* _Selected passage_
Control of electronic properties of metal halide perovskites through vacuum co-deposition

Metal halide perovskite solar cells have emerged as promising semiconductor devices for next generation photovoltaics. This photovoltaic technology is currently approaching commercialisation and so it is critical to develop high-throughput thin-film deposition techniques that can be applied on an industrial scale. Vacuum deposition is a prime candidate to achieve this, however has to date lacked behind solution-based technologies, owing to a lack of research focus in this area, and the challenges of optimising a large collection of growth-control parameters.

This EPSRC PV-CDT studentship will focus on methods to control and optimise the growth of polycrystalline metal halide films via vacuum co-deposition for application in solar cells. In particular, processes will be developed to control the morphology of the films (including crystal size and orientation) and optimise the electronic properties of a range of lead-halide perovskite films. The project will involve understanding the formation of vacuum-deposited metal halide perovskite films, developing apparatus and methods to control growth and performing a wide range of analytic methods to characterise the films (e.g. X-ray diffraction, photoluminescence spectroscopy, electron microscopy, transmission/reflection optical spectroscopy) and the properties of solar cell devices fabricated from the films (e.g. J-V and EQE measurements). Feedback from device and film characterisation will be integral to the growth optimisation cycle.

* _Task A_
According to the passage on perovskite vacuum co-deposition, what two factors explain why vacuum deposition has trailed solution-based technologies?
* _Task B_
Decide whether each statement agrees with the passage on perovskite vacuum co-deposition, answering yes or no and quoting the words that decide it: (i) X-ray diffraction is among the methods listed for characterizing the films. (ii) Vacuum deposition has so far outperformed solution-based technologies. (iii) The project concentrates on single-crystal films.
* _Task C_
From the passage on perovskite vacuum co-deposition, copy out the text from "Control of electronic" to "of growth-control parameters.".

* _Material provided_
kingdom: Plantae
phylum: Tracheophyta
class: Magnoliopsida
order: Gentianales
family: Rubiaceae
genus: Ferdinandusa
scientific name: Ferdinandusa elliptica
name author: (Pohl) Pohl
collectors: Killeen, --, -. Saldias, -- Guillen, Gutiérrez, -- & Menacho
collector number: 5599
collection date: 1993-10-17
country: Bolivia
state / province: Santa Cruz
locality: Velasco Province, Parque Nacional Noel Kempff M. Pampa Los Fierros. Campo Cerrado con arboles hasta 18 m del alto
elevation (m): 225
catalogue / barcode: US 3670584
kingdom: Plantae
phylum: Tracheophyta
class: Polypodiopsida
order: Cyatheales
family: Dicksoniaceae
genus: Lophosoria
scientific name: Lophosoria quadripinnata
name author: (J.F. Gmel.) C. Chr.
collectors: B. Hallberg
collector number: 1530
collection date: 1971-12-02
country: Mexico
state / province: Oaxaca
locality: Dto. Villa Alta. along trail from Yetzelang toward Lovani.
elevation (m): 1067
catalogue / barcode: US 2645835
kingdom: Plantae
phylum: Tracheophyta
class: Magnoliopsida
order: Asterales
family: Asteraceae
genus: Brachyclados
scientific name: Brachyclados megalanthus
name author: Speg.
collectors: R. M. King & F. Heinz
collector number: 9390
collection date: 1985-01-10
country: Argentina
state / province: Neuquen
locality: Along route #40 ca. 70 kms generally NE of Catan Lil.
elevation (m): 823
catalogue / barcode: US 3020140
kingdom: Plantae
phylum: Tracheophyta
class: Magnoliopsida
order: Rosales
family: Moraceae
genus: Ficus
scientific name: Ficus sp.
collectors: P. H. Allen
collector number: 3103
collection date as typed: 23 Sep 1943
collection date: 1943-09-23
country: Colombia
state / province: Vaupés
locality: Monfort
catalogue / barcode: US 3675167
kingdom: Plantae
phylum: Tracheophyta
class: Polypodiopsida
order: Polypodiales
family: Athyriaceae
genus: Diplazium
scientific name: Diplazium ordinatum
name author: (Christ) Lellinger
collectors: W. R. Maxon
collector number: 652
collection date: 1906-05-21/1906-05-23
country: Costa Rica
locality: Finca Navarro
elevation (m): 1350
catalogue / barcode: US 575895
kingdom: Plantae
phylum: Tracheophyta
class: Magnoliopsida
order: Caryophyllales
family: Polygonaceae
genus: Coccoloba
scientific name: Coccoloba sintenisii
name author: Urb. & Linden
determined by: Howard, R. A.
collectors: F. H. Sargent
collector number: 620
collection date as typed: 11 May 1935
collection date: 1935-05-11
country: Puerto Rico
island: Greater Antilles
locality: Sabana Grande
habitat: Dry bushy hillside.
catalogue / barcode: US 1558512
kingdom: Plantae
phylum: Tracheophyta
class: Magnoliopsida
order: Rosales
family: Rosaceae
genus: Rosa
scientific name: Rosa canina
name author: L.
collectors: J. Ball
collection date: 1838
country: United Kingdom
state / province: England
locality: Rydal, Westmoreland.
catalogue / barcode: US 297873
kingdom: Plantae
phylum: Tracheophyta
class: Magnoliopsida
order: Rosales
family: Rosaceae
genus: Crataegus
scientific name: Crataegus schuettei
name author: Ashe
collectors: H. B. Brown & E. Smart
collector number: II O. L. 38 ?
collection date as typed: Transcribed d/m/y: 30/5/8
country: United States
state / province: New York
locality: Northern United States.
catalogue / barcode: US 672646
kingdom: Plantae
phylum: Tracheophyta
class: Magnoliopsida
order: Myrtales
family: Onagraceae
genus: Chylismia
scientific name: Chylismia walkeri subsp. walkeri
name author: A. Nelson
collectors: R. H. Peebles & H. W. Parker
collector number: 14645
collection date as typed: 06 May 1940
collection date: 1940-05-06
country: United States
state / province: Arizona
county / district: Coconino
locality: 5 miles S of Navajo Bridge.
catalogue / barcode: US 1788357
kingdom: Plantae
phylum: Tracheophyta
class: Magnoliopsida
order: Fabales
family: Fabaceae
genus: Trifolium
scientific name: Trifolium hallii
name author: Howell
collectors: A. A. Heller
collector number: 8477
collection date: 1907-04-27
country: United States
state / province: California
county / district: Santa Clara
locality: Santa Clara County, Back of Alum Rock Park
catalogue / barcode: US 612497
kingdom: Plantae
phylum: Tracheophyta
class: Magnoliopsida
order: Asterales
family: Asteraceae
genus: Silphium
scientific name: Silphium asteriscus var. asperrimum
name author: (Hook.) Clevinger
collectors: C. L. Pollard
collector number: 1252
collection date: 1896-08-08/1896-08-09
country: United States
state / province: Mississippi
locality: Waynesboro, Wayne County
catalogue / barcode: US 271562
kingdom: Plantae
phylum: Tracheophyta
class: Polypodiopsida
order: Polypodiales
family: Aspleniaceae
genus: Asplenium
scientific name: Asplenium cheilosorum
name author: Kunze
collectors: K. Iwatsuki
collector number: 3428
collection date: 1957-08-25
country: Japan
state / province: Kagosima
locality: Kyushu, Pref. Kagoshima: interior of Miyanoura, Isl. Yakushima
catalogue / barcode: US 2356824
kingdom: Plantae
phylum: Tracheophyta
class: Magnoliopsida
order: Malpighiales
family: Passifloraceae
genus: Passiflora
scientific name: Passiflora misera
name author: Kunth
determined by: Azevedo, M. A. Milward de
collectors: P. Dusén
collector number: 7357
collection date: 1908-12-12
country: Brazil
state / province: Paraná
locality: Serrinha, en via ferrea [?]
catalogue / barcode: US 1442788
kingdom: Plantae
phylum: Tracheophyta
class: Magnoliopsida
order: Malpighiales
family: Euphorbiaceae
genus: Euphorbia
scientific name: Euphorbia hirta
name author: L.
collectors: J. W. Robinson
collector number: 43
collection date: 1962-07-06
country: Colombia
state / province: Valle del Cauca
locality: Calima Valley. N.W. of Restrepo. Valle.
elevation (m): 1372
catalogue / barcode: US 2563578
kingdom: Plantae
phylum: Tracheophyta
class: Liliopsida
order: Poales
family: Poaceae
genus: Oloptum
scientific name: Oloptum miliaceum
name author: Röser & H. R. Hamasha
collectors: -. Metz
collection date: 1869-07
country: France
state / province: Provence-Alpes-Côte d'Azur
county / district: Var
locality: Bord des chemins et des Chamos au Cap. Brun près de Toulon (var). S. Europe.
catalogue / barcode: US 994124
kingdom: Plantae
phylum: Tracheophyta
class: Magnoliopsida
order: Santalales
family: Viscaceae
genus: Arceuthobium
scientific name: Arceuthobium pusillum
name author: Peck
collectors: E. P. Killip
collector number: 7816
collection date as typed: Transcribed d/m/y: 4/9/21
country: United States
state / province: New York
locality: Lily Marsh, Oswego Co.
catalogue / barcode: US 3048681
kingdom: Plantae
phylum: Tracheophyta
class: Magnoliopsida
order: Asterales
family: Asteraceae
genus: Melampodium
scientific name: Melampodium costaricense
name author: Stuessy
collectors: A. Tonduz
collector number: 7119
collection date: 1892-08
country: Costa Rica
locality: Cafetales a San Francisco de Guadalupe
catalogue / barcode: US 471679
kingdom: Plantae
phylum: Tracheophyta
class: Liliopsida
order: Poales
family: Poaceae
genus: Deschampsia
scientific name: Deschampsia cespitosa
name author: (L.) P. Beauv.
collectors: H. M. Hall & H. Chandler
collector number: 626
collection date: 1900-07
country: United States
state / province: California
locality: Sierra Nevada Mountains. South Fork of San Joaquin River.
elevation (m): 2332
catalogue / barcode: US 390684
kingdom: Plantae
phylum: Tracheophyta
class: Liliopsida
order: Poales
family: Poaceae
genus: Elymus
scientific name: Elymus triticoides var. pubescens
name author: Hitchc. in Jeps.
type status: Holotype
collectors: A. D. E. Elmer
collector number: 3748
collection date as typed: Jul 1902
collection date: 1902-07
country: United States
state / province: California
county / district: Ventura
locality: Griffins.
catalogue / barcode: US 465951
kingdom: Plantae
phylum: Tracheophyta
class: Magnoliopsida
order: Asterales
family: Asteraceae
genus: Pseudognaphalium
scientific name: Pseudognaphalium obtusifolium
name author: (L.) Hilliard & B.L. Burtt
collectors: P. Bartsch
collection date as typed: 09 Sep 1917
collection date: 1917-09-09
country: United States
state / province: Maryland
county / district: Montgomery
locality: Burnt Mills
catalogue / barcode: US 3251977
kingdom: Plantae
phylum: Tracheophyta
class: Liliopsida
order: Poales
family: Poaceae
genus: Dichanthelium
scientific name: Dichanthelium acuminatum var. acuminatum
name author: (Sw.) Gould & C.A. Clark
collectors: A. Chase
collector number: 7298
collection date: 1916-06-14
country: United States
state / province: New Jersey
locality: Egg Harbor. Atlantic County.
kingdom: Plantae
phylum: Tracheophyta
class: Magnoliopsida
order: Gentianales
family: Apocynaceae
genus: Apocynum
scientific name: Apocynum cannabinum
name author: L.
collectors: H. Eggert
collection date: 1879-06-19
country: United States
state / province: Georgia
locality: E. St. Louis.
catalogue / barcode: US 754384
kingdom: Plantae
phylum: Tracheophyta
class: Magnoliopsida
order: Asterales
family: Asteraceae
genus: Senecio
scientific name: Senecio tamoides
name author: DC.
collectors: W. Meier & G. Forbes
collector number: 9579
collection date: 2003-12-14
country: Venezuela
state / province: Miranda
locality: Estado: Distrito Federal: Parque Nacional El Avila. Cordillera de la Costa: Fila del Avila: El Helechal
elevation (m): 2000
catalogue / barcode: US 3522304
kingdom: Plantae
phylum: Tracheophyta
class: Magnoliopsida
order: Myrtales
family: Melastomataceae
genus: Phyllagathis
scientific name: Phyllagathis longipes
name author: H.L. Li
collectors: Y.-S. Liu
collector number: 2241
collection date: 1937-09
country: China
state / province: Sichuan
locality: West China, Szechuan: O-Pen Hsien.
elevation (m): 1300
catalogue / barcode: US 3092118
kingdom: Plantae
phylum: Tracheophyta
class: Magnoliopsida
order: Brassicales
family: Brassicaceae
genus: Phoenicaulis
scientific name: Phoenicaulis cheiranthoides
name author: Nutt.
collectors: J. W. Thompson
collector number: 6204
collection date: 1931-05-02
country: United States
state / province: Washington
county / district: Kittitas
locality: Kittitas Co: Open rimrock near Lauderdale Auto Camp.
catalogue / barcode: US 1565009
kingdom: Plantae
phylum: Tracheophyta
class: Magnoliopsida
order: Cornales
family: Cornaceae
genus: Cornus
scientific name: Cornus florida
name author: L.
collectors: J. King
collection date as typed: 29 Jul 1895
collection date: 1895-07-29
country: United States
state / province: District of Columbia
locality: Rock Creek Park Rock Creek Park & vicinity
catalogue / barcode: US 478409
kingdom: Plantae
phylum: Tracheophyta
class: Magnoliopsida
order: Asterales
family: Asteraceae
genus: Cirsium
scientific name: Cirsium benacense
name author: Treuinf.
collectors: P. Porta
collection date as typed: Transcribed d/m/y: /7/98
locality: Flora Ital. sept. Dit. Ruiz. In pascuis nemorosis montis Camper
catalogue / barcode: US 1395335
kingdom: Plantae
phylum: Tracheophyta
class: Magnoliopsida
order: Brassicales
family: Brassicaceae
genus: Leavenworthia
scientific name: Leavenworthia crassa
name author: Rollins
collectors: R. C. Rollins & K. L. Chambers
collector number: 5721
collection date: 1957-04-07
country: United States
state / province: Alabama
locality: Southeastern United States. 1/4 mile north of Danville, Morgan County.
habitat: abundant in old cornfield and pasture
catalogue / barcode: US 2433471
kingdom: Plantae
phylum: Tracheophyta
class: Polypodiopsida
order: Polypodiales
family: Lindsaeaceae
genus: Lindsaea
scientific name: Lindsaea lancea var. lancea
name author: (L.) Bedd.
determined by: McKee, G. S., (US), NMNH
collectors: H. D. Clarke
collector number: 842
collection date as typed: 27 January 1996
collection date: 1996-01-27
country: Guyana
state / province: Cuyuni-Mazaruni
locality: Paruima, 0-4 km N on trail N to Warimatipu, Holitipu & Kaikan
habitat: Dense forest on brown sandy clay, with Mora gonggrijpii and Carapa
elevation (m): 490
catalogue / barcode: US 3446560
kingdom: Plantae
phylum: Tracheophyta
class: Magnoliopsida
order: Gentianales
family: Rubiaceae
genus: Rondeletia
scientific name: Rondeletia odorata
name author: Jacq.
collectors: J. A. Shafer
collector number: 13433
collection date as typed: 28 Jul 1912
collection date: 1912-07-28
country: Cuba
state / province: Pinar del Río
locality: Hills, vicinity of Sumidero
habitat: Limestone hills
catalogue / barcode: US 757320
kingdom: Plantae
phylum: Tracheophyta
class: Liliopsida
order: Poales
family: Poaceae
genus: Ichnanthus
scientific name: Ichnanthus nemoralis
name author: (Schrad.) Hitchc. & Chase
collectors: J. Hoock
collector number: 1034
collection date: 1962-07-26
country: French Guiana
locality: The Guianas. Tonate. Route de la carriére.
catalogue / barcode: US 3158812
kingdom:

* _Response box A_
A lack of research focus in this area and the challenges of optimising a large collection of growth-control parameters.

* _Response box B_
(i) Yes: "e.g. X-ray diffraction, photoluminescence spectroscopy, electron microscopy, transmission/reflection optical spectroscopy"
(ii) No: "has to date lacked behind solution-based technologies"
(iii) No: "the growth of polycrystalline metal halide films via vacuum co-deposition"

* _Response box C_
Control of electronic properties of metal halide perovskites through vacuum co-deposition

Metal halide perovskite solar cells have emerged as promising semiconductor devices for next generation photovoltaics. This photovoltaic technology is currently approaching commercialisation and so it is critical to develop high-throughput thin-film deposition techniques that can be applied on an industrial scale. Vacuum deposition is a prime candidate to achieve this, however has to date lacked behind solution-based technologies, owing to a lack of research focus in this area, and the challenges of optimising a large collection of growth-control parameters.